- Dataset entries -
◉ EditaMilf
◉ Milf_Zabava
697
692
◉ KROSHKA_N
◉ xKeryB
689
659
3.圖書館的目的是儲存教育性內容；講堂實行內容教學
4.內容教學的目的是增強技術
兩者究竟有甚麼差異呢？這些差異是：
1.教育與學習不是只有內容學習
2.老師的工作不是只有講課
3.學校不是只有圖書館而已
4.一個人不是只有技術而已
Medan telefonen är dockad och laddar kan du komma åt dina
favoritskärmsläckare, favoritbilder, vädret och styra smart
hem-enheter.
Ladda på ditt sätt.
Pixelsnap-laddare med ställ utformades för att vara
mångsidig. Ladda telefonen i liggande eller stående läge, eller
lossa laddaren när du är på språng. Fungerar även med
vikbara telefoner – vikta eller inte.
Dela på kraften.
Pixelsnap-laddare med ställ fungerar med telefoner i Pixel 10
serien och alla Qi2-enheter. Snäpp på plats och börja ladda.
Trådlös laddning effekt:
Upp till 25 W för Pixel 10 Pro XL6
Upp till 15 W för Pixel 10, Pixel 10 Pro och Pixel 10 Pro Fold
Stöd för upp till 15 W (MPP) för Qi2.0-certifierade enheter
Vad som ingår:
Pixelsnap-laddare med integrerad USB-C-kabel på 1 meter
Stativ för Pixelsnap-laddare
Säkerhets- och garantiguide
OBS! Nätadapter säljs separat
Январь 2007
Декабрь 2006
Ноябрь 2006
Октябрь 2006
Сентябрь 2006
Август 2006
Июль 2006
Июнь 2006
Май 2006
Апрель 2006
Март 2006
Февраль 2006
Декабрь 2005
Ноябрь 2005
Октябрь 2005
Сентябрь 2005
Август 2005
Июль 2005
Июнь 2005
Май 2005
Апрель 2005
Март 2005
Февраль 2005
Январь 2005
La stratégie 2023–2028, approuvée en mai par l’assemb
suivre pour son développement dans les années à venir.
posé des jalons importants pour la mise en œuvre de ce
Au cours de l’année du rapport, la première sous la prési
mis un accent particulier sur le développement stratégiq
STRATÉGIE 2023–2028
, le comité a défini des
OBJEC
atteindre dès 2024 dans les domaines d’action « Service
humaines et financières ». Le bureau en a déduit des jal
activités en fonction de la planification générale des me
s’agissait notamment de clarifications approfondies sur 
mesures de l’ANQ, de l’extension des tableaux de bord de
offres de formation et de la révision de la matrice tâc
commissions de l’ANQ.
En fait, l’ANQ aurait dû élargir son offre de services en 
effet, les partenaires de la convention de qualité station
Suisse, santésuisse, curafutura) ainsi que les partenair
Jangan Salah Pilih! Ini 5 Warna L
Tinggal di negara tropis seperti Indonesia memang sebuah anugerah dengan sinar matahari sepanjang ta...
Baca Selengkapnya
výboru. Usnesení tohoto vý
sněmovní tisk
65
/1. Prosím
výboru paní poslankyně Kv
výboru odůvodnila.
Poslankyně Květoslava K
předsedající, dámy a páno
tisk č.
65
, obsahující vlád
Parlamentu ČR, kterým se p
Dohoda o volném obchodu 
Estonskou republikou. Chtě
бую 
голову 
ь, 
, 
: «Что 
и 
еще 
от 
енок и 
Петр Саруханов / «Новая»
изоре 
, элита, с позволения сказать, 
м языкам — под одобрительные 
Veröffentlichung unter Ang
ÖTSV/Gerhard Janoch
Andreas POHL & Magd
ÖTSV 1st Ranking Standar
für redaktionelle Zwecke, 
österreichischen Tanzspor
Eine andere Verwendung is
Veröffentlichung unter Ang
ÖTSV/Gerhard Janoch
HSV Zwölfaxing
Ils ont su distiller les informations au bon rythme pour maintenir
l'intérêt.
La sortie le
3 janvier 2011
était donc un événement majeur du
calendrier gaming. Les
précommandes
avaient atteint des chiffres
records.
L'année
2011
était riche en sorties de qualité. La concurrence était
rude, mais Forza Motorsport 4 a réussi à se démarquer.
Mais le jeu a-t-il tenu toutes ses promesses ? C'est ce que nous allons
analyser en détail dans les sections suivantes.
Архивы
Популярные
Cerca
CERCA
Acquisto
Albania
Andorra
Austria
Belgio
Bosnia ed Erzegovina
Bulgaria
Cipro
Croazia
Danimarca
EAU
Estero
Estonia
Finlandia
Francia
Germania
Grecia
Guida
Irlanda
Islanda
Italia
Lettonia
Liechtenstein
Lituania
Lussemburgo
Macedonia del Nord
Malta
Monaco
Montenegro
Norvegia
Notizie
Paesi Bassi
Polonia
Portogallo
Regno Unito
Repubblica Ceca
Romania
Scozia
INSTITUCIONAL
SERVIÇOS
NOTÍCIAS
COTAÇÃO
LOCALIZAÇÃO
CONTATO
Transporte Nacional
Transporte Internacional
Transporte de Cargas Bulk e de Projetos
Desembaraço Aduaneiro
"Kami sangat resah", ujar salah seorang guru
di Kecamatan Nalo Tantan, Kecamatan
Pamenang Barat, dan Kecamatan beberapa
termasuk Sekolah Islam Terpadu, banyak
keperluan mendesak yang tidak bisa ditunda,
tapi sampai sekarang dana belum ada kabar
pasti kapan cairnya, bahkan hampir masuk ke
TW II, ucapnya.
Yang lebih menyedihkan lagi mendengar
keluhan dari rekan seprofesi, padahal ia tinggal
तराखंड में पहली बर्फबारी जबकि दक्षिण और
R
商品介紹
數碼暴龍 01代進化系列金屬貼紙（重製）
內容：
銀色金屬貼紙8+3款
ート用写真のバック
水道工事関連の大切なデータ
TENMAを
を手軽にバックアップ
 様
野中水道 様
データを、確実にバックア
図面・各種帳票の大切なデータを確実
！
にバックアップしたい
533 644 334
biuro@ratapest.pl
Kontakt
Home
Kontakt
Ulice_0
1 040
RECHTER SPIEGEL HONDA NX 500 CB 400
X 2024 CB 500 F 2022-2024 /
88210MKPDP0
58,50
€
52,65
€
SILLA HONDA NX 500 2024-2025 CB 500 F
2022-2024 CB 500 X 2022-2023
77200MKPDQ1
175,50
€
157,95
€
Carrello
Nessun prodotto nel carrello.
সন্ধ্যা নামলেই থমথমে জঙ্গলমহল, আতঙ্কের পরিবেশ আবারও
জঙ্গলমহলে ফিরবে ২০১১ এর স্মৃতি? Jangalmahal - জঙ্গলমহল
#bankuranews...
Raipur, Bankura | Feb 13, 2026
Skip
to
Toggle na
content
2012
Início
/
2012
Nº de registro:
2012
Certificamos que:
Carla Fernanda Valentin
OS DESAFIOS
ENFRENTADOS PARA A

- Task item -
Quote every line of the records above, from the first down to the one holding "Suisse, santésuisse, curafutura)", exactly as written.

- Task output -
◉ EditaMilf
◉ Milf_Zabava
697
692
◉ KROSHKA_N
◉ xKeryB
689
659
3.圖書館的目的是儲存教育性內容；講堂實行內容教學
4.內容教學的目的是增強技術
兩者究竟有甚麼差異呢？這些差異是：
1.教育與學習不是只有內容學習
2.老師的工作不是只有講課
3.學校不是只有圖書館而已
4.一個人不是只有技術而已
Medan telefonen är dockad och laddar kan du komma åt dina
favoritskärmsläckare, favoritbilder, vädret och styra smart
hem-enheter.
Ladda på ditt sätt.
Pixelsnap-laddare med ställ utformades för att vara
mångsidig. Ladda telefonen i liggande eller stående läge, eller
lossa laddaren när du är på språng. Fungerar även med
vikbara telefoner – vikta eller inte.
Dela på kraften.
Pixelsnap-laddare med ställ fungerar med telefoner i Pixel 10
serien och alla Qi2-enheter. Snäpp på plats och börja ladda.
Trådlös laddning effekt:
Upp till 25 W för Pixel 10 Pro XL6
Upp till 15 W för Pixel 10, Pixel 10 Pro och Pixel 10 Pro Fold
Stöd för upp till 15 W (MPP) för Qi2.0-certifierade enheter
Vad som ingår:
Pixelsnap-laddare med integrerad USB-C-kabel på 1 meter
Stativ för Pixelsnap-laddare
Säkerhets- och garantiguide
OBS! Nätadapter säljs separat
Январь 2007
Декабрь 2006
Ноябрь 2006
Октябрь 2006
Сентябрь 2006
Август 2006
Июль 2006
Июнь 2006
Май 2006
Апрель 2006
Март 2006
Февраль 2006
Декабрь 2005
Ноябрь 2005
Октябрь 2005
Сентябрь 2005
Август 2005
Июль 2005
Июнь 2005
Май 2005
Апрель 2005
Март 2005
Февраль 2005
Январь 2005
La stratégie 2023–2028, approuvée en mai par l’assemb
suivre pour son développement dans les années à venir.
posé des jalons importants pour la mise en œuvre de ce
Au cours de l’année du rapport, la première sous la prési
mis un accent particulier sur le développement stratégiq
STRATÉGIE 2023–2028
, le comité a défini des
OBJEC
atteindre dès 2024 dans les domaines d’action « Service
humaines et financières ». Le bureau en a déduit des jal
activités en fonction de la planification générale des me
s’agissait notamment de clarifications approfondies sur 
mesures de l’ANQ, de l’extension des tableaux de bord de
offres de formation et de la révision de la matrice tâc
commissions de l’ANQ.
En fait, l’ANQ aurait dû élargir son offre de services en 
effet, les partenaires de la convention de qualité station
Suisse, santésuisse, curafutura) ainsi que les partenair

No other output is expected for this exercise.